* What to work on
Please copy out the rows below, starting with the line with "pose: elev=213.4 azim=38.7" and going on through the line with "Dot at: (283, 238)". Shift each answer coordinate (where the dot lands in the second view) by -127, keep every other line and number unchanged, and leave the pictures out.
-- begin Exercise material --
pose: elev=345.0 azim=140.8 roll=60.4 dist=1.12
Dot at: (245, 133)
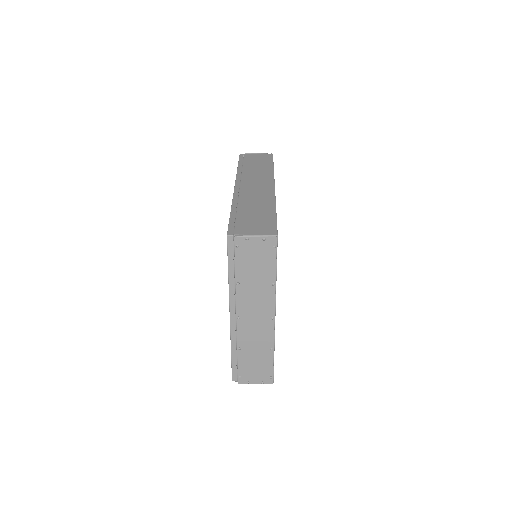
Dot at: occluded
-- end Exercise material --
-- begin Exercise material --
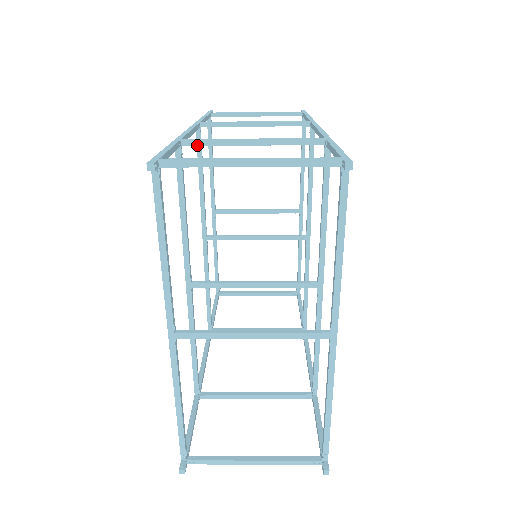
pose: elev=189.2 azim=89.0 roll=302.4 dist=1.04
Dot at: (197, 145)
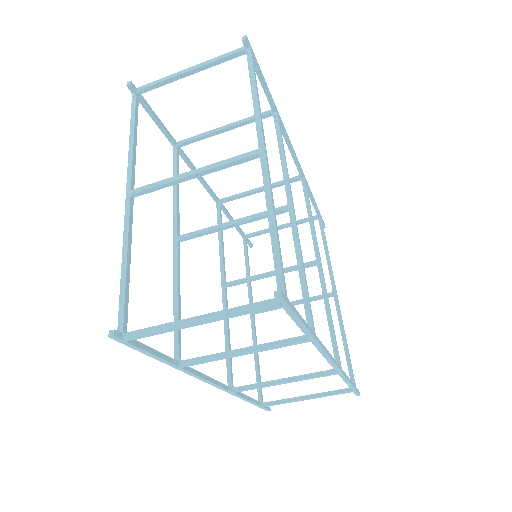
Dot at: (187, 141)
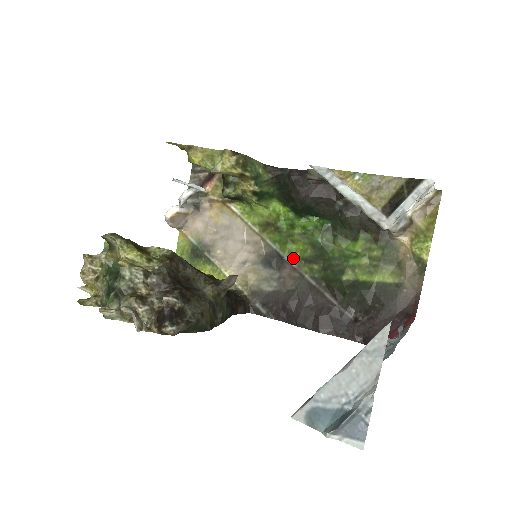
-- end Exercise material --
-- begin Exercise material --
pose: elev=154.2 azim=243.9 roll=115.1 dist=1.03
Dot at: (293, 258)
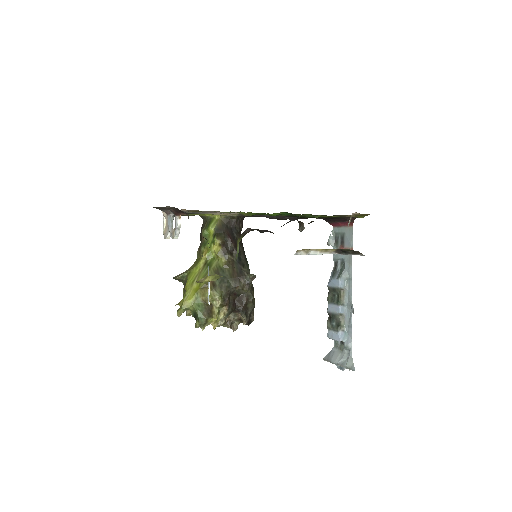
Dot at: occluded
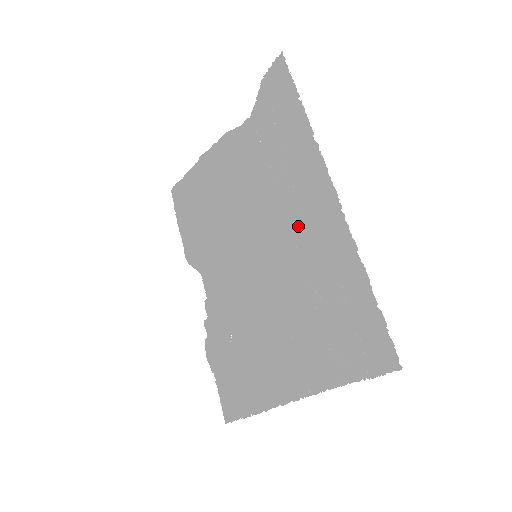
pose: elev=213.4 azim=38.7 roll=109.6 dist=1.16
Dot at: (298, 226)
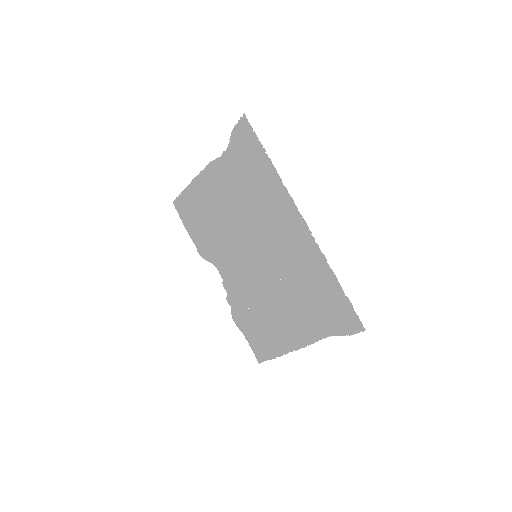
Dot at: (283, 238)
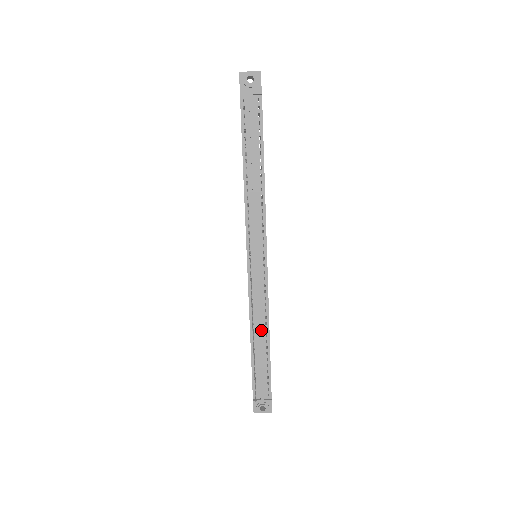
-- end Exercise material --
* Solved problem
pose: elev=213.4 azim=38.7 roll=109.6 dist=1.16
Dot at: (298, 226)
Dot at: (156, 111)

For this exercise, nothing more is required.